Harit (69e) : Redonne un peu d’allant à une équipe qui se bornait à résister. Je n’arrive même pas à lui en vouloir de son occasion manquée, d’une part car elle était plutôt difficile à conclure, et que de toute façon il s’agissait d’un élément indispensable au scénario du match écrit à l’avance.  Autant à Schalke, avec le même centre et le même raté du défenseur devant lui, le ballon rebondissait sur son tibia et il marquait sans faire exprès.


L’invité zoologique : Heung-Min Sole

La sole est un poisson plat réputé avant tout pour son habileté à se camoufler. Tout les plongeurs sous-marins vous le diront : on peut passer et repasser à proximité du poisson pendant de longues minutes sans même soupçonner sa présence, et puis au moindre moment d’inattention, pfffffuit, il se glisse dans votre anus sans que vous ne l’ayez vu venir. (source : Merveilles du monde sous-marin par le Dr. Gwen Tagrenmer, édité aux Presses océanographiques de Bretagne).

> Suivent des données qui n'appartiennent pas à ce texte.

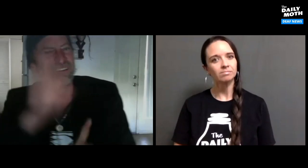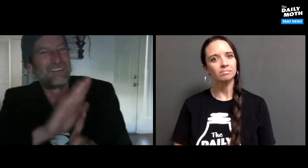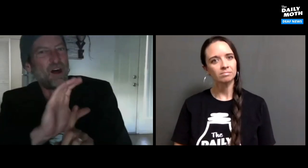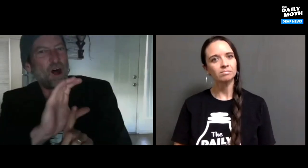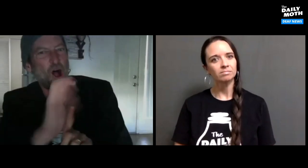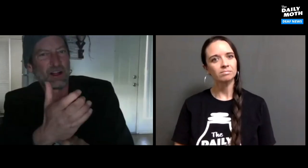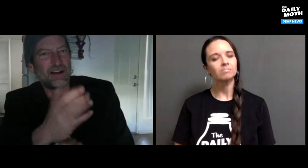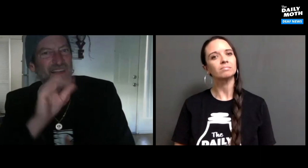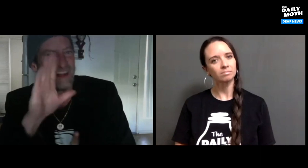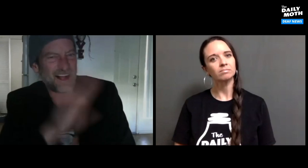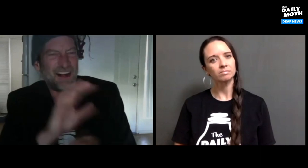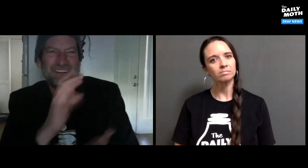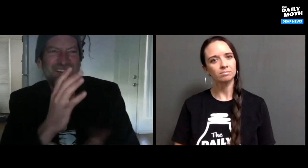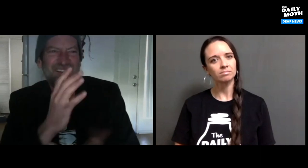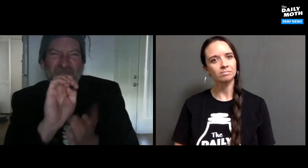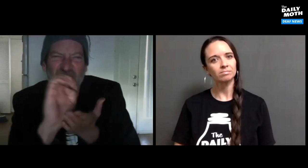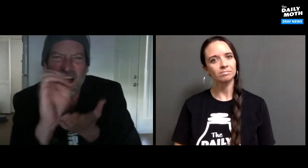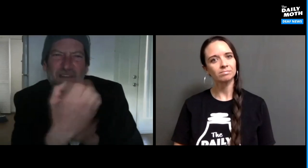based on their culture and environment.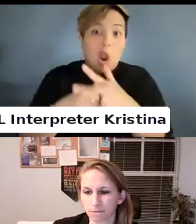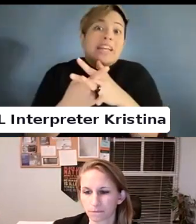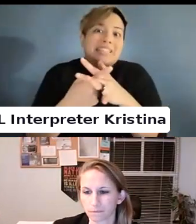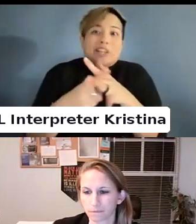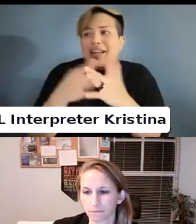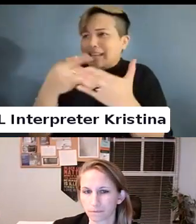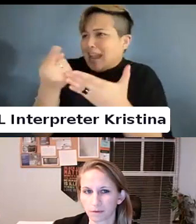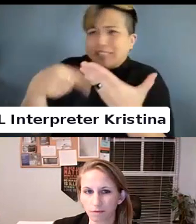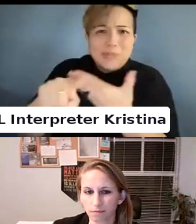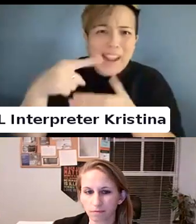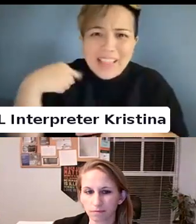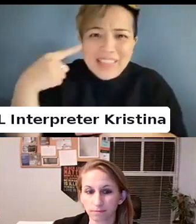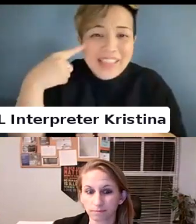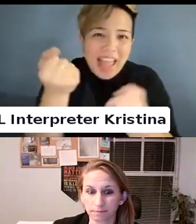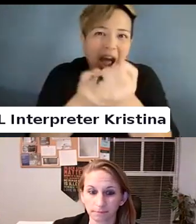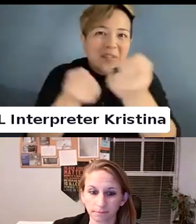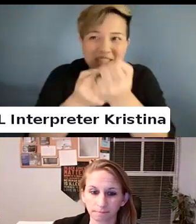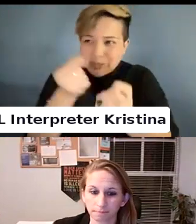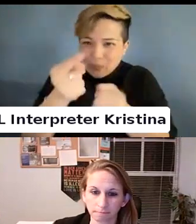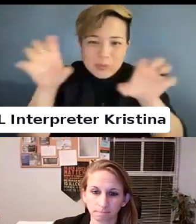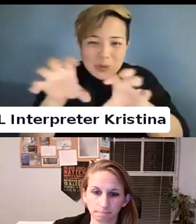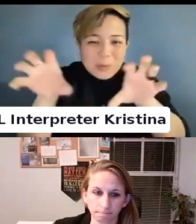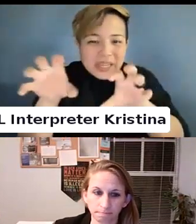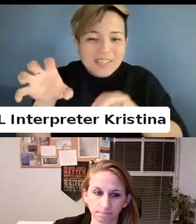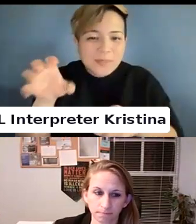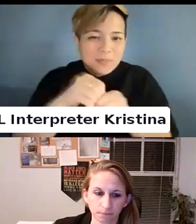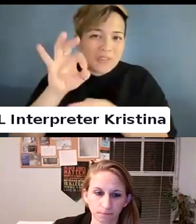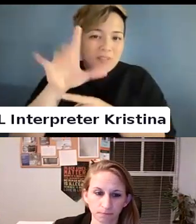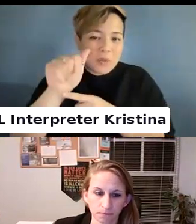week actually the advocacy you are doing in Florida.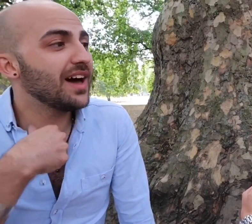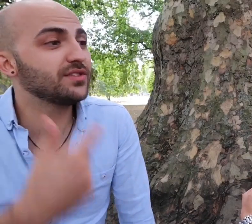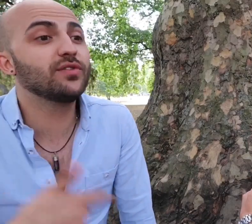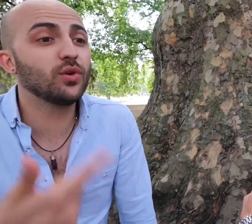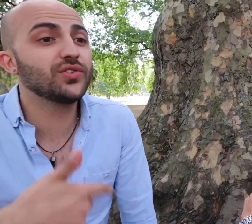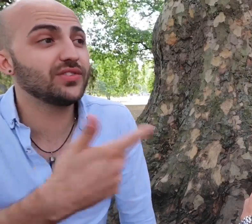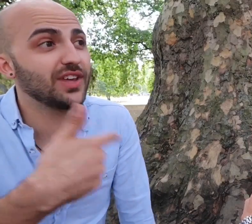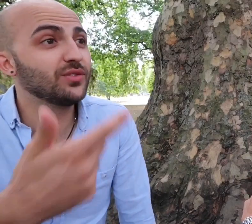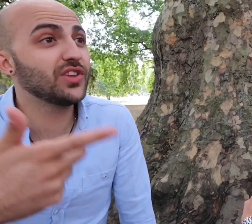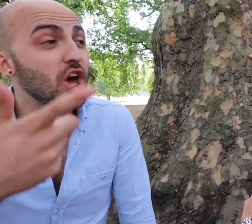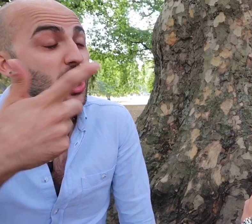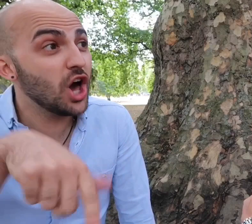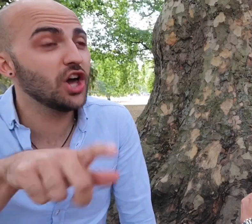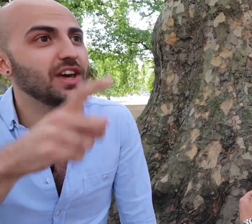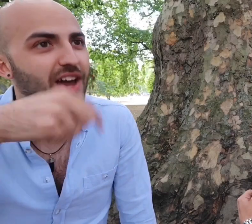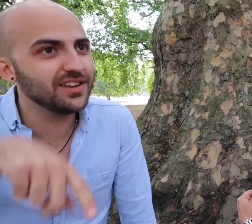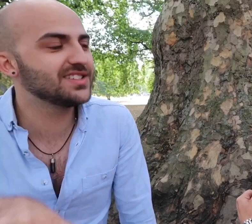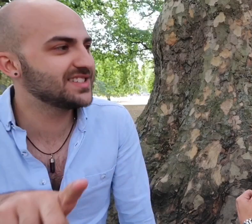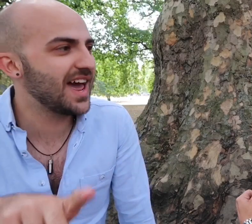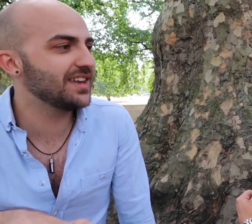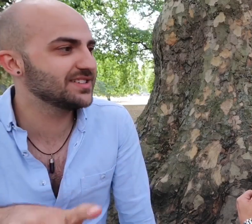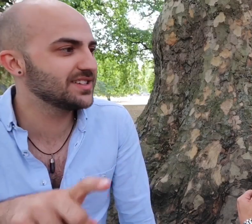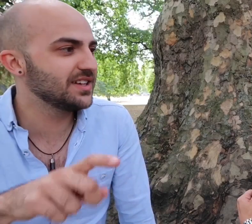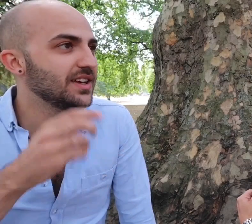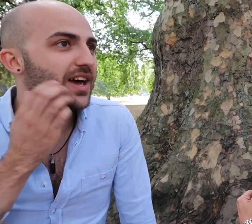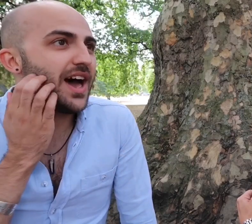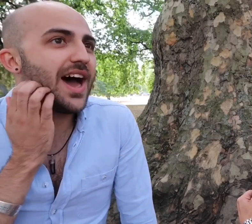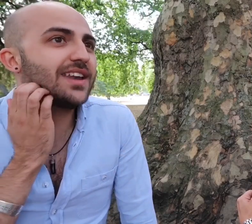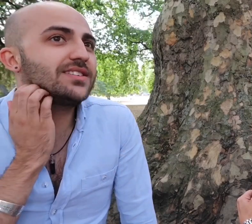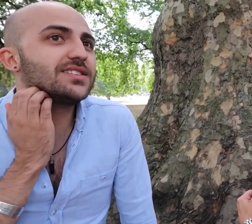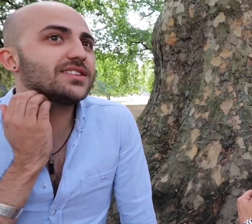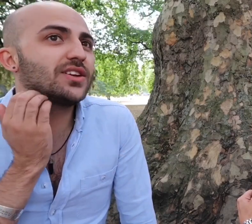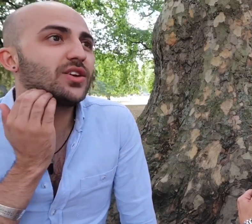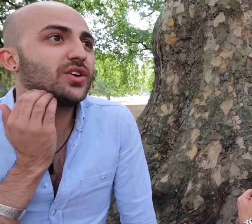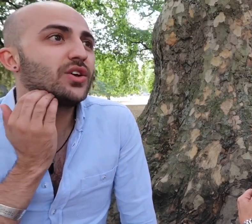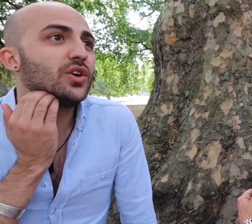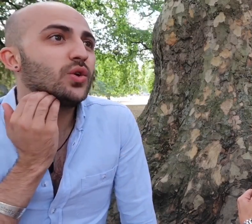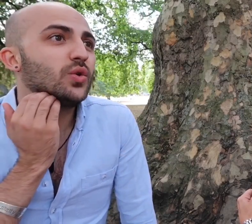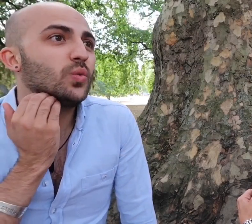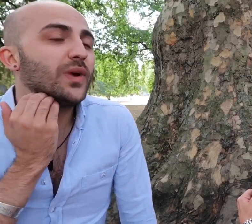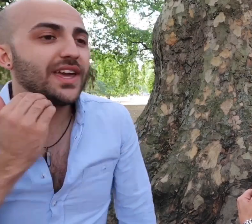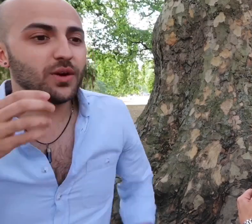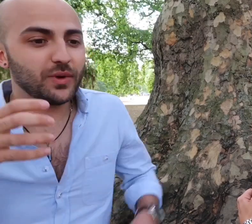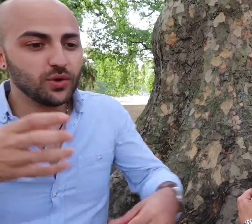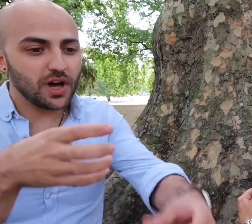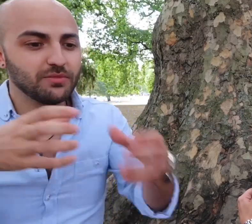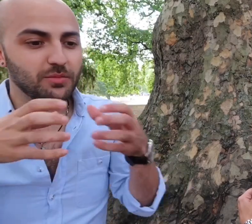we have to force ourselves to learn and understand and we all come from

  • Les autres : Je me répète, mais si l’on souffre déjà d’un complexe d’infériorité face à ce football sinistre, on n’a pas fini de recourir au baume anal contre des De Bruyne-Haaland, des Kimmich-Mané ou des Neymar-Mbappé. Bon, heureusement, cette année on n’a pas prévu de les rencontr… ah, merde.
  • Le classement : Supposé plus faible, le Sporting explose pourtant Francfort 0-3 et prend la tête du groupe. Autant dire qu’enterrer un peu plus les Allemands mardi au Vélodrome devient déjà quasi-indispensable pour espérer au moins la qualification en Ligue Europa.
  • Coming next : Avant Francfort mardi, donc, nous accueillons Lille samedi soir. Suivront Rennes, Angers et le Sporting : une séquence qui devrait bien se passer si nous confirmons le sérieux entrevu ce soir, mais qui peut tout aussi bien partir en couilles si nous ne nous attachons pas à assurer ces fameux détails®.
  • Les nouvelles des anciens : Pendant ce temps à Naples, il paraît qu’André-Frank Zambo Anguissa s’est métamorphosé en Zinedine Zidane le temps d’un match passé à uriner sur tout le milieu de terrain de Liverpool, but à la clé.
  • Le rendez-vous occitaniste : ces grands valables de Mauresca donnent un concert aouf ce samedi à 14h30 au Parc Jourdan d’Aix. Je serais toi, je viendrais.
  • Les réseaux : ton dromadaire préféré blatère sur Facebook, sur Instagram et sur Twitter. Johny Kreuz remporte le concours zoologique, ça fera au moins un Gunner content.


Bises massilianales,

Blaah.

1 thought on “Tottenham-OM (2-0), La Canebière académie est incorrigible

  1. Les mecs nous ont regardé sautiller une heure durant en essayant d’attraper le pot de confiture, puis on a entendu « suffit » et bim, on en a pris un mais dans le cul, de pot de confiture.